**Document excerpt**
-=-=-=-=-
Tracking is done by first segmenting objects then linking objects between consecutive frames. Linking is done by matching objects and several criteria or matching rules are available. Here we will link objects if they significantly overlap between the current and previous frames.

It is expected that you are already familiar with the Galaxy interface and the workflow editor. If this is not the case, we recommend you to complete the requirements listed at the start of this tutorial.

Warning: Important information: CellProfiler in Galaxy

The Galaxy CellProfiler ( Galaxy version 3.1.9+galaxy0) tool takes two inputs: a CellProfiler pipeline and an image collection. Some pipelines created with stand-alone CellProfiler may not work with the Galaxy CellProfiler tool. Some reasons are:

  • The pipeline was built with a different version of CellProfiler. The Galaxy tool currently uses CellProfiler 3.9.
  • Modules used by the pipeline aren’t available in Galaxy.
-=-=-=-=-
**What the task requires**
According to the CellProfiler tutorial excerpt, which version of CellProfiler does the Galaxy tool currently use?
-=-=-=-=-
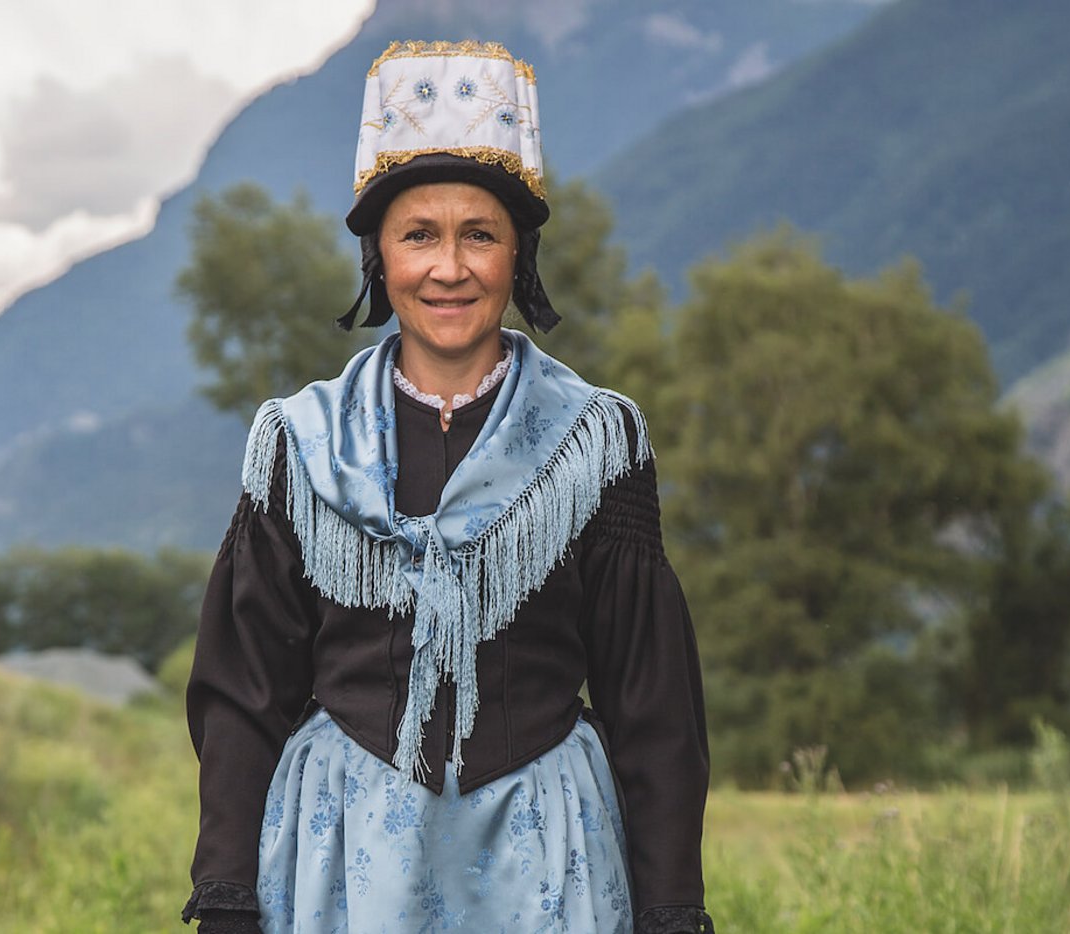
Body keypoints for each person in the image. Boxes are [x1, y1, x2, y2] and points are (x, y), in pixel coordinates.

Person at [182, 40, 714, 933]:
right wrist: (228, 893)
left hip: (546, 855)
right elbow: (242, 696)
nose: (449, 268)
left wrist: (670, 908)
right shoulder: (298, 444)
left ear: (519, 256)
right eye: (418, 235)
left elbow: (651, 702)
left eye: (480, 235)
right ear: (380, 261)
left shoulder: (598, 442)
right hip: (343, 854)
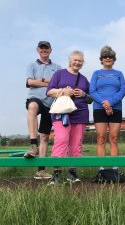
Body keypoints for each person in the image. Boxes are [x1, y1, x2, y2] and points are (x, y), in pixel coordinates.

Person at [47, 50, 90, 184]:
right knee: (61, 139)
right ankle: (57, 173)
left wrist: (83, 93)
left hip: (80, 112)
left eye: (80, 61)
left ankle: (72, 172)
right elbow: (49, 91)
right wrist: (63, 91)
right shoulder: (59, 74)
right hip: (62, 112)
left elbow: (90, 98)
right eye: (75, 60)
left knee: (76, 143)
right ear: (70, 60)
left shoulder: (83, 79)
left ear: (82, 63)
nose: (77, 62)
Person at [25, 41, 61, 180]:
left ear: (51, 50)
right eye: (42, 48)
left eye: (46, 48)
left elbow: (57, 83)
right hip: (35, 98)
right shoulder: (32, 65)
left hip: (50, 104)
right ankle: (33, 144)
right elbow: (29, 82)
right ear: (37, 50)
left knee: (45, 137)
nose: (44, 50)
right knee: (32, 106)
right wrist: (47, 81)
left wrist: (39, 80)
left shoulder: (57, 67)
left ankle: (41, 170)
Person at [89, 46, 125, 179]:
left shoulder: (119, 74)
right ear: (101, 59)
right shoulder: (96, 73)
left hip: (115, 108)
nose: (108, 58)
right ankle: (101, 168)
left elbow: (122, 91)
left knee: (114, 138)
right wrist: (104, 103)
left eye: (110, 56)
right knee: (101, 138)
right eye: (105, 56)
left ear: (114, 59)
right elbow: (92, 91)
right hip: (99, 109)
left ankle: (115, 168)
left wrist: (110, 102)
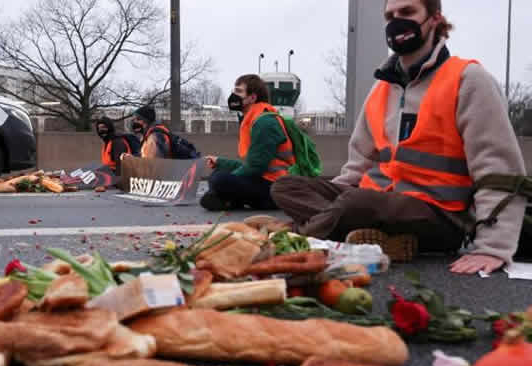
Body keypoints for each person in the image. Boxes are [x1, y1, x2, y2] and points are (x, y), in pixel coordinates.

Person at [270, 0, 526, 275]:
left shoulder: (467, 79)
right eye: (390, 16)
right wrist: (334, 199)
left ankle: (295, 237)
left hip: (440, 213)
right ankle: (372, 237)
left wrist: (493, 247)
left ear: (435, 19)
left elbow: (498, 167)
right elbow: (358, 165)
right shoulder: (381, 89)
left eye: (407, 12)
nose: (396, 22)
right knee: (285, 186)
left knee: (354, 204)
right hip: (376, 200)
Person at [200, 74, 295, 211]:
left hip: (276, 187)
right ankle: (230, 200)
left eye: (238, 91)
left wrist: (229, 178)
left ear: (252, 98)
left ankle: (229, 199)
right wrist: (220, 162)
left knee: (219, 180)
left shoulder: (265, 123)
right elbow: (250, 164)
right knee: (218, 174)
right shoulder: (253, 119)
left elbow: (255, 167)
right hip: (264, 179)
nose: (233, 95)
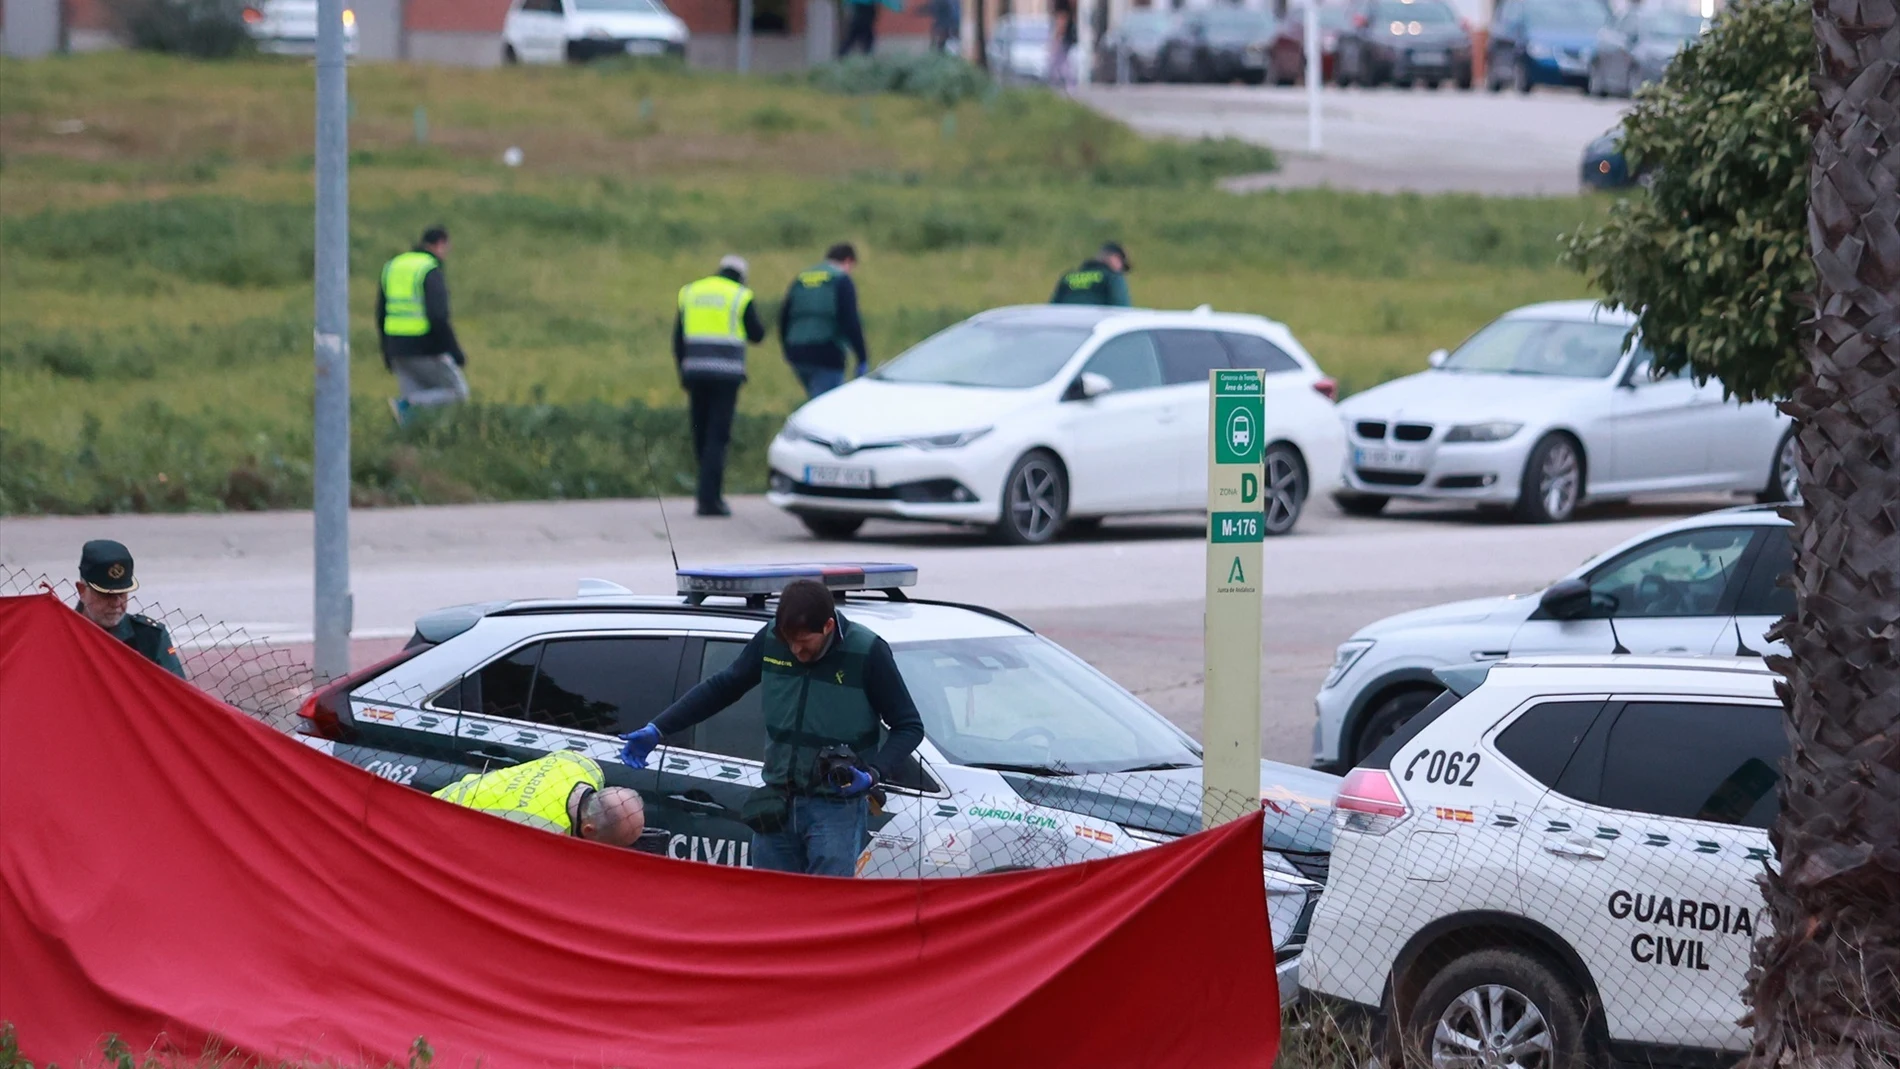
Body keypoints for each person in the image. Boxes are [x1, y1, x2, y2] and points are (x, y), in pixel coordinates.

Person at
-=-=-=-=-
**Task response**
CellProfiler 3.9